▶ **Bounding box prediction data**:
══════════════════════════════

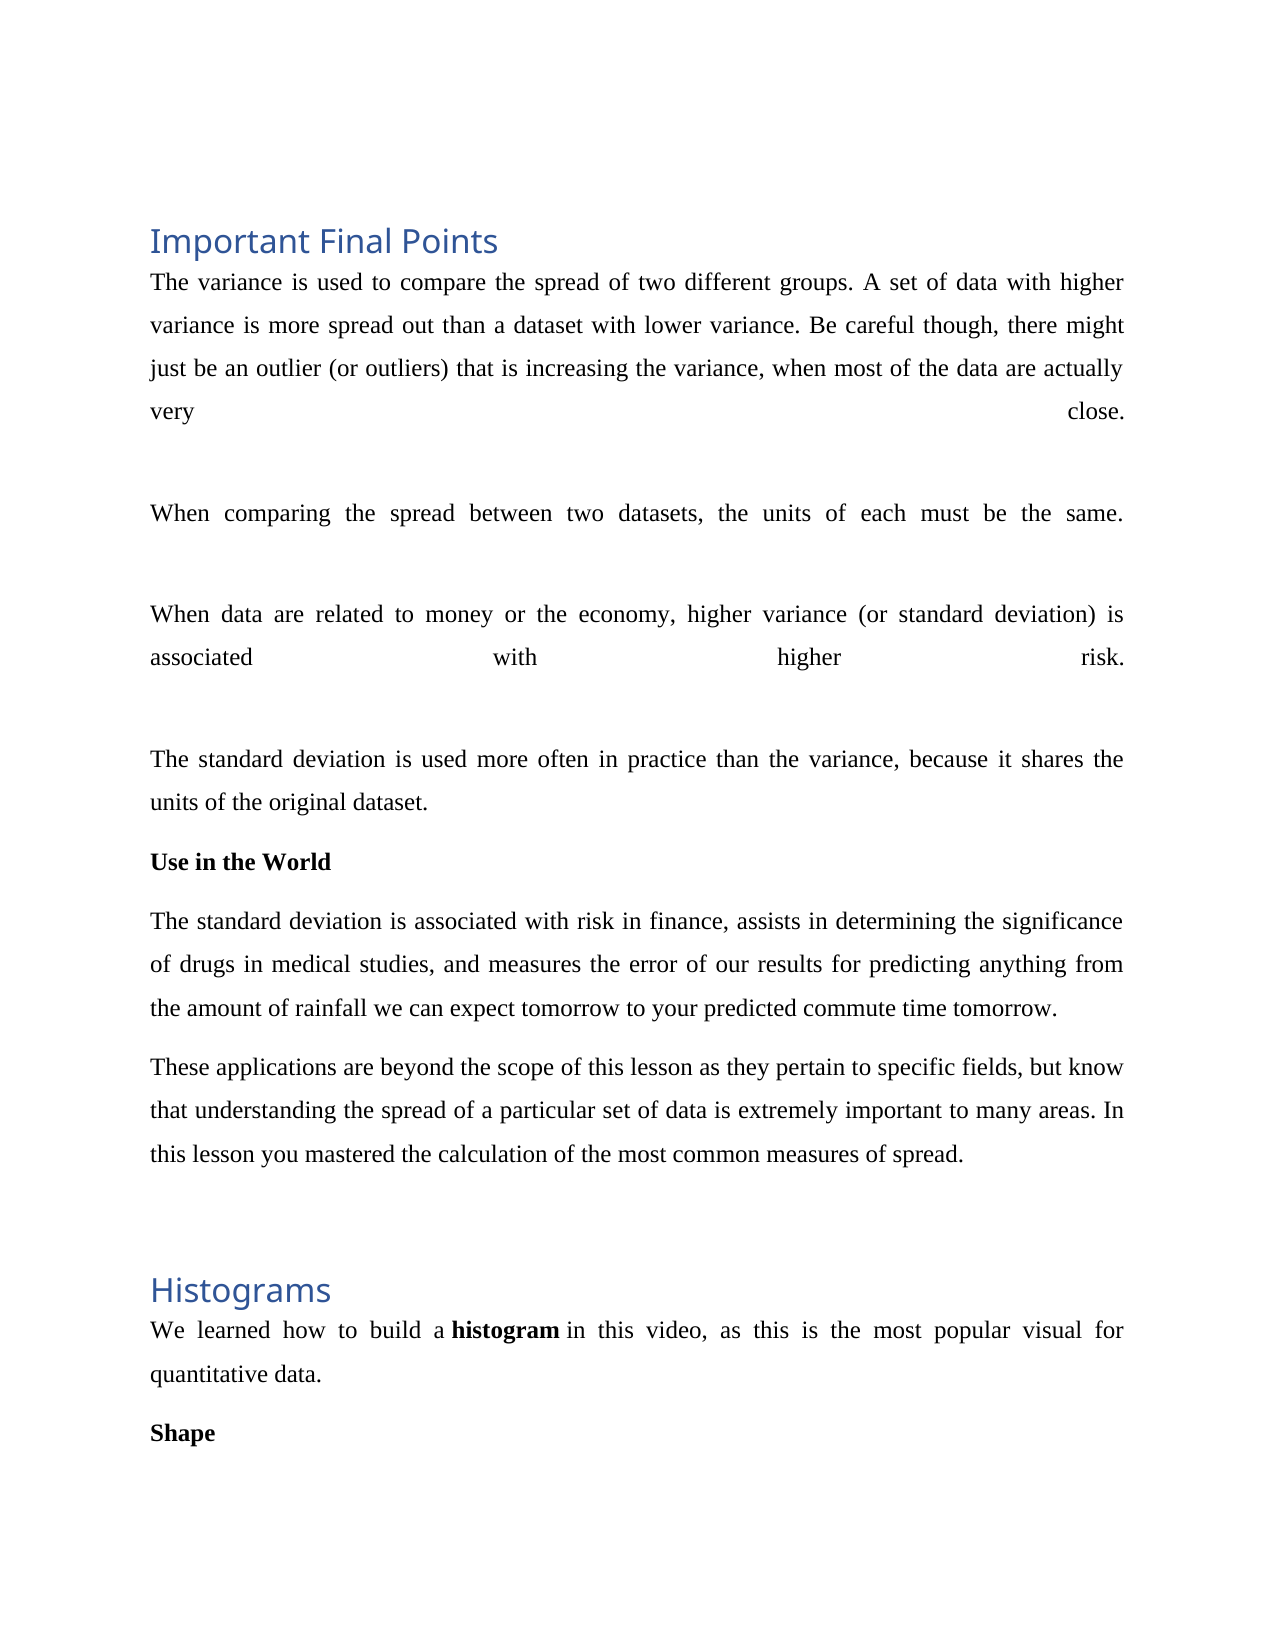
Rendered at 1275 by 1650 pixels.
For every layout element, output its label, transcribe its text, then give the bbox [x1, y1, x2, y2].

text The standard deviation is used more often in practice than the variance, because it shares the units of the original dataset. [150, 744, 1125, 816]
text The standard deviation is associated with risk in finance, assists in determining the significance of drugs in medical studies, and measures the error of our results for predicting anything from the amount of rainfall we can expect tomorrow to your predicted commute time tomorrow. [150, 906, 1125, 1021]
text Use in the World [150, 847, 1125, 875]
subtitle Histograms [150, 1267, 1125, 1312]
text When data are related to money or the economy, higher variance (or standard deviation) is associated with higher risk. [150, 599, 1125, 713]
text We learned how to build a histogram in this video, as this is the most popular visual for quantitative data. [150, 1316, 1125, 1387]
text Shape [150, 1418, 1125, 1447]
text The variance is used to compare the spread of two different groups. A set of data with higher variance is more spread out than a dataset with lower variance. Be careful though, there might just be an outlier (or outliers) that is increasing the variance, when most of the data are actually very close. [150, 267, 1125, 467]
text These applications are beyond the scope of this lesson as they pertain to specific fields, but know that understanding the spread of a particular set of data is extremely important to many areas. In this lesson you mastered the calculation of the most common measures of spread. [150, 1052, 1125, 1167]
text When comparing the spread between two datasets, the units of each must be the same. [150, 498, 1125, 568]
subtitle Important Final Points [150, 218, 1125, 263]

══════════════════════════════

▶ **Work item**:
Would you set down every line of the data above exactly, skipping the pictures?

▶ **Completed task**:
Rendered at 1275 by 1650 pixels.
For every layout element, output its label, transcribe its text, then give the bbox [x1, y1, x2, y2].

text The standard deviation is used more often in practice than the variance, because it shares the units of the original dataset. [150, 744, 1125, 816]
text The standard deviation is associated with risk in finance, assists in determining the significance of drugs in medical studies, and measures the error of our results for predicting anything from the amount of rainfall we can expect tomorrow to your predicted commute time tomorrow. [150, 906, 1125, 1021]
text Use in the World [150, 847, 1125, 875]
subtitle Histograms [150, 1267, 1125, 1312]
text When data are related to money or the economy, higher variance (or standard deviation) is associated with higher risk. [150, 599, 1125, 713]
text We learned how to build a histogram in this video, as this is the most popular visual for quantitative data. [150, 1316, 1125, 1387]
text Shape [150, 1418, 1125, 1447]
text The variance is used to compare the spread of two different groups. A set of data with higher variance is more spread out than a dataset with lower variance. Be careful though, there might just be an outlier (or outliers) that is increasing the variance, when most of the data are actually very close. [150, 267, 1125, 467]
text These applications are beyond the scope of this lesson as they pertain to specific fields, but know that understanding the spread of a particular set of data is extremely important to many areas. In this lesson you mastered the calculation of the most common measures of spread. [150, 1052, 1125, 1167]
text When comparing the spread between two datasets, the units of each must be the same. [150, 498, 1125, 568]
subtitle Important Final Points [150, 218, 1125, 263]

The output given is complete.